_Requirement_
Within the lines below, the span from the line with "histopathology image is" to the line with "is no significant", both ends included, is to be reproduced exactly, with pictures omitted.

_Exercise materials_
____

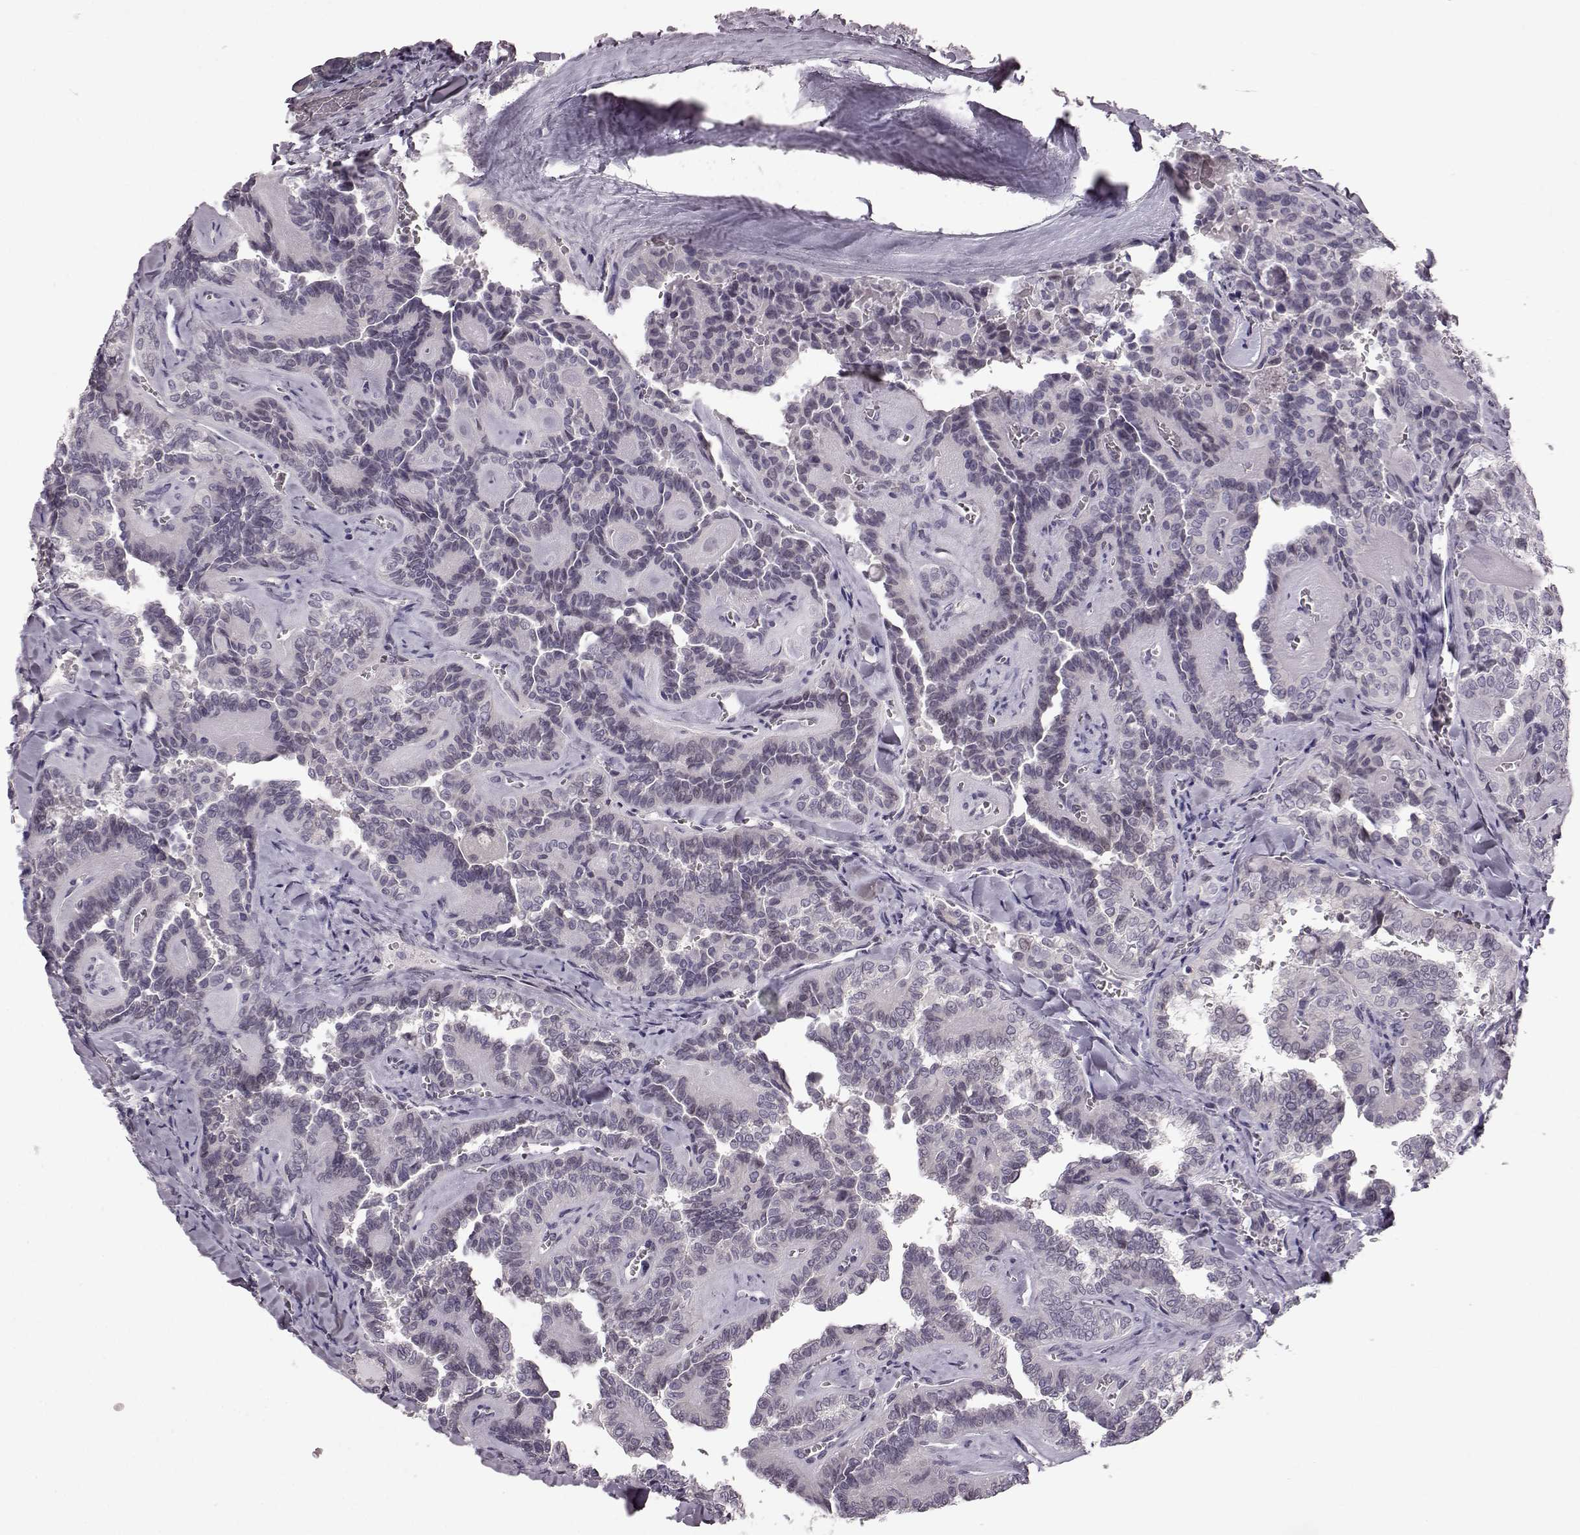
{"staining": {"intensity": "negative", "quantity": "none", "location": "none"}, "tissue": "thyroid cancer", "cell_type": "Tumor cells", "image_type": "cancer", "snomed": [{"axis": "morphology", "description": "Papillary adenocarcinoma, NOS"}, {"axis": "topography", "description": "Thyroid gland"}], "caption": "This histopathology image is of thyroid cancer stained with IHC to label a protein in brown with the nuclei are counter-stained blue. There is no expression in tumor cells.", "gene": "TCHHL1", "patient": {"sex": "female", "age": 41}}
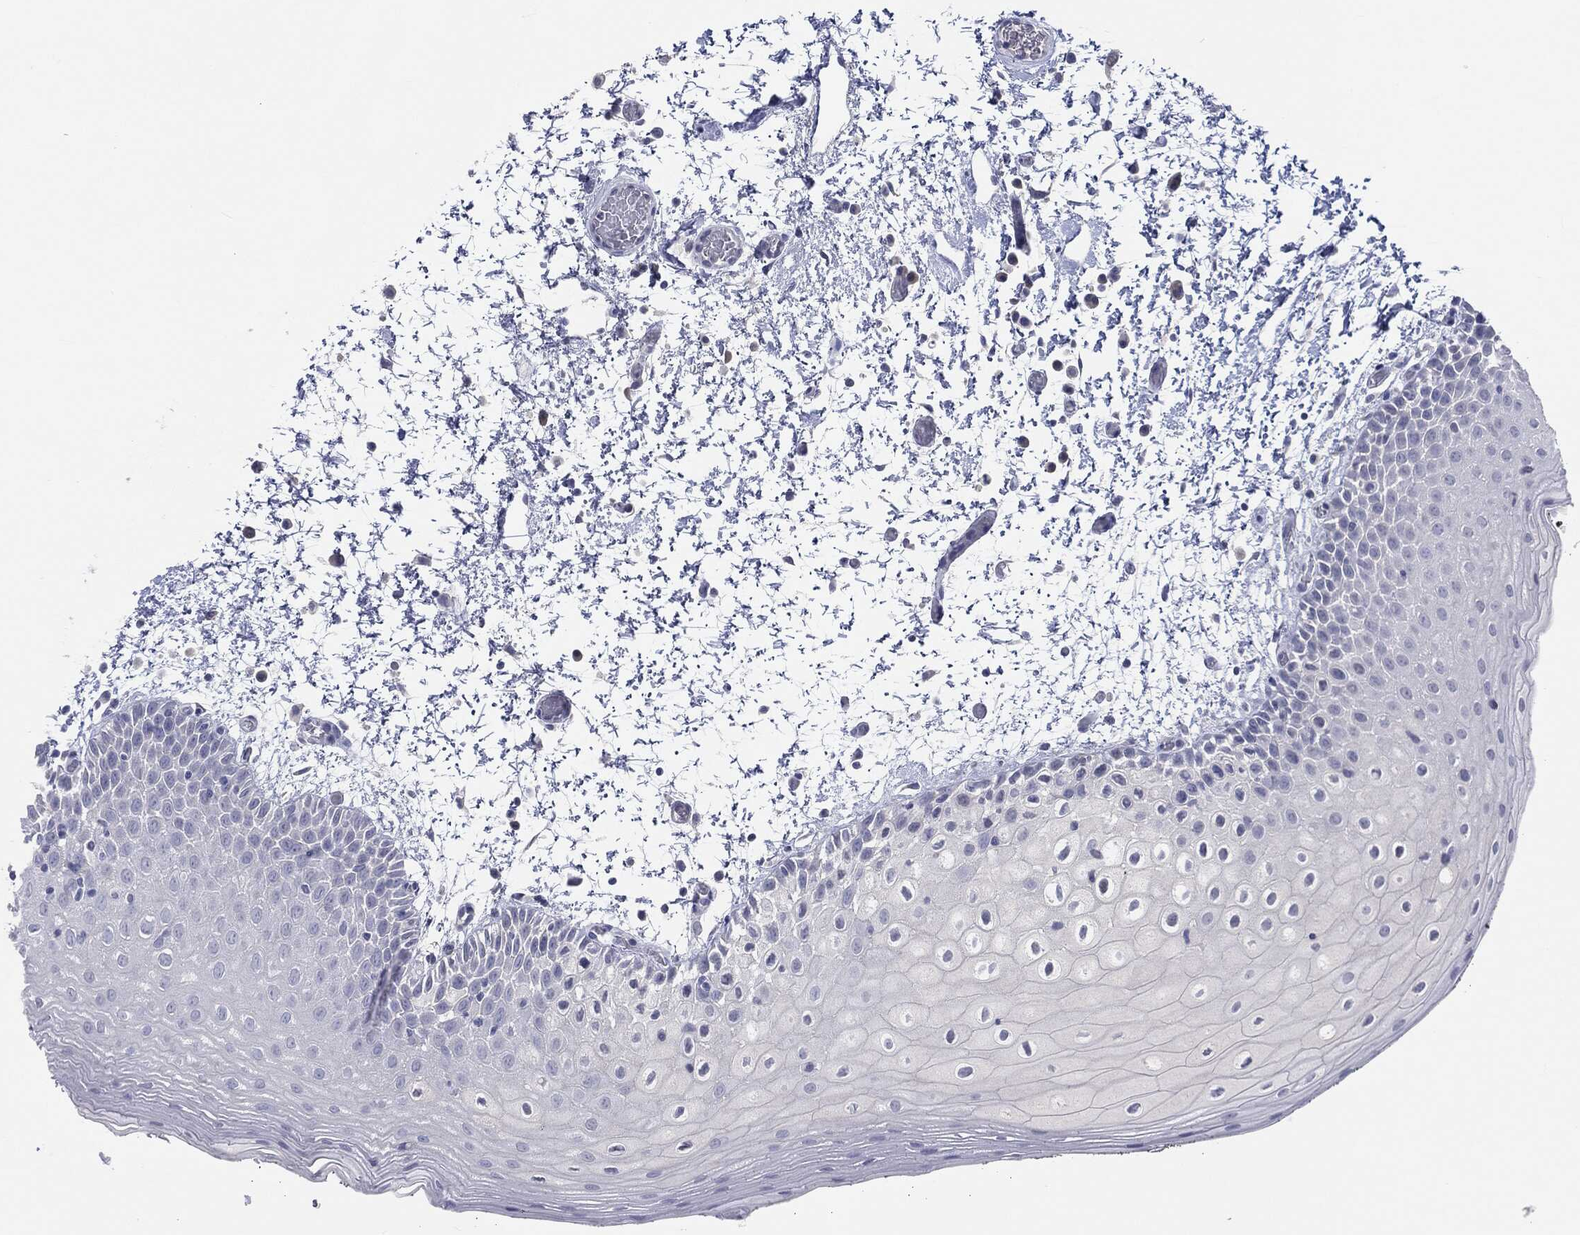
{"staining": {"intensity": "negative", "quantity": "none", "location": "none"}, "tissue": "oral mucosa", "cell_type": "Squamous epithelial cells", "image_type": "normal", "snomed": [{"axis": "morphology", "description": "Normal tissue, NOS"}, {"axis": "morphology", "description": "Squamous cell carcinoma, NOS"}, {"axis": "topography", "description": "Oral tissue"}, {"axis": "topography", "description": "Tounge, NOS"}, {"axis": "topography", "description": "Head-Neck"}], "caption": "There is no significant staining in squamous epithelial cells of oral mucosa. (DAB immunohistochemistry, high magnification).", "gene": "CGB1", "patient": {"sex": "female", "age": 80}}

____

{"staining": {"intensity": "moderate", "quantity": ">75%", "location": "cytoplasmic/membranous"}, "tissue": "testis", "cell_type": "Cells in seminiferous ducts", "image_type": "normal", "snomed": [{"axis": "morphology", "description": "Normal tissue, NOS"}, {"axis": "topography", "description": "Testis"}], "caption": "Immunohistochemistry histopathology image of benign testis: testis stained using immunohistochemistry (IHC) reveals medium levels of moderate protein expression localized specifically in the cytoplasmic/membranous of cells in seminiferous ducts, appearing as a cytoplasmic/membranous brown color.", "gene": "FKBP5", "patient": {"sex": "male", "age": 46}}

____

_Solution to this task_
{"staining": {"intensity": "negative", "quantity": "none", "location": "none"}, "tissue": "thyroid cancer", "cell_type": "Tumor cells", "image_type": "cancer", "snomed": [{"axis": "morphology", "description": "Papillary adenocarcinoma, NOS"}, {"axis": "topography", "description": "Thyroid gland"}], "caption": "This histopathology image is of thyroid cancer stained with IHC to label a protein in brown with the nuclei are counter-stained blue. There is no expression in tumor cells.", "gene": "TCHHL1", "patient": {"sex": "female", "age": 41}}
{"staining": {"intensity": "negative", "quantity": "none", "location": "none"}, "tissue": "oral mucosa", "cell_type": "Squamous epithelial cells", "image_type": "normal", "snomed": [{"axis": "morphology", "description": "Normal tissue, NOS"}, {"axis": "morphology", "description": "Squamous cell carcinoma, NOS"}, {"axis": "topography", "description": "Oral tissue"}, {"axis": "topography", "description": "Tounge, NOS"}, {"axis": "topography", "description": "Head-Neck"}], "caption": "There is no significant staining in squamous epithelial cells of oral mucosa. (DAB immunohistochemistry, high magnification).", "gene": "CGB1", "patient": {"sex": "female", "age": 80}}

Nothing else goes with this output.